I think of Ben Bernanke in 2008, standing in the middle of the second greatest recession in US history telling congress, “So far, there is not a recession anywhere in sight!” Then, after the first quarter GDP numbers for 2008 were revised and the second quarter numbers came in, we all found out that he (and we) were in the middle of a recession that had begun half a year earlier! It was something I had no doubt we were in, but the nation’s top expert couldn’t see it to save his soul, and real estate experts at the time argued with me that I was nuts!

In November or December of 2007, I was absolutely certain the housing market was entering its worst imaginable crash, yet Ben Break-the-banky was still convinced in June or July of 2008 that housing would keep rising as would the overall economy. It was all rosy in his view.

I was so certain in 2007 of an imminent housing market collapse that I told my wife to push her family to sell the small estate they had been holding on to immediately, even if it made them really angry with her — to do all she could to force their hand because they’d be REALLY THANKFUL they did within just a matter of months. (They had been holding on to it because the housing market was rising so exuberantly that just sitting on it, rather than selling it and dividing it up, was the best investment they all could hope for.)

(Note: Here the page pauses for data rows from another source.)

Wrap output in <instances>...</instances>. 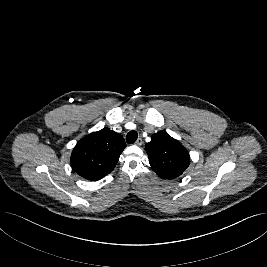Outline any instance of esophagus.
<instances>
[{
	"label": "esophagus",
	"instance_id": "34e87169",
	"mask_svg": "<svg viewBox=\"0 0 267 267\" xmlns=\"http://www.w3.org/2000/svg\"><path fill=\"white\" fill-rule=\"evenodd\" d=\"M143 144V140H142V138H138L137 140H136V142H135V145H137V146H141Z\"/></svg>",
	"mask_w": 267,
	"mask_h": 267
}]
</instances>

I told her that housing was on a breaker that was going to destroy the banking industry on a global scale within months! I convinced her that it would be the worst thing WE had ever seen (having not lived through the Great Depression). Half a year later, Bear Sterns went down. Three months or so after that Lehman Bros. died, and the rest is history; but ol’ Ben Bernanke was singing of eternal glory days for housing all the way up to a month before Bear Sterns died. Fortunately, her family sold the estate before all of that went down.

We are poised now on the brink of a collapse even worse than that. Whether the big part of the crash happens this summer or doesn’t become real evident until the end of the year, I cannot say any more certainly than I did back then. I only knew then that it would be a matter of months, not years, as I do now. The situation is already perfectly poised. The irrational exuberance has taken place, and the cracks in the overall economy are already becoming evident. It is just a matter of how long it takes before everything falls.

We are sailing in a hot-air balloon into a dark storm, the likes of which we’ve never seen, and the Fed is shutting off the fuel to the burner that is the only thing that has kept us afloat in our passage over the Great Recession. They are largely out of fuel anyway; so, even if they turn it back on, we won’t get much more than a sputtering flame and couple more minor bounces on our journey down.

And, in case you just cannot bring yourself to take my word for it, here are the parting words of an old-world market analyst and economist retiring after 47 years who parts with “a scathing critique of capital markets, modern economists, central bankers, and everything else that is broken in today’s society.” It is a must read for all market participants, as well as economists, politicians and central bankers: “After 47 Years, Stephen Lewis Calls It Quits In A Scathing Critique Of Modern Markets.”

Yes, folks, it really is that bad, and the ignorance (or irrationality) of economists that let us fall into the Great Recession, as Stephen Lewis rants about, remains as dim-witted now as it was then. Due to economic denial, arrogant economists learned absolutely nothing from their embarrassing and colossal failure to see the worst economic event in their lives as it was unfolding, and now they are joyfully cheering the nation into the next storm once again. Enjoy the remaining ride while you can because it will be short and downward for a long, long way.

The greater the height, the greater the fall. The greater the irrationality, the more likely the fall.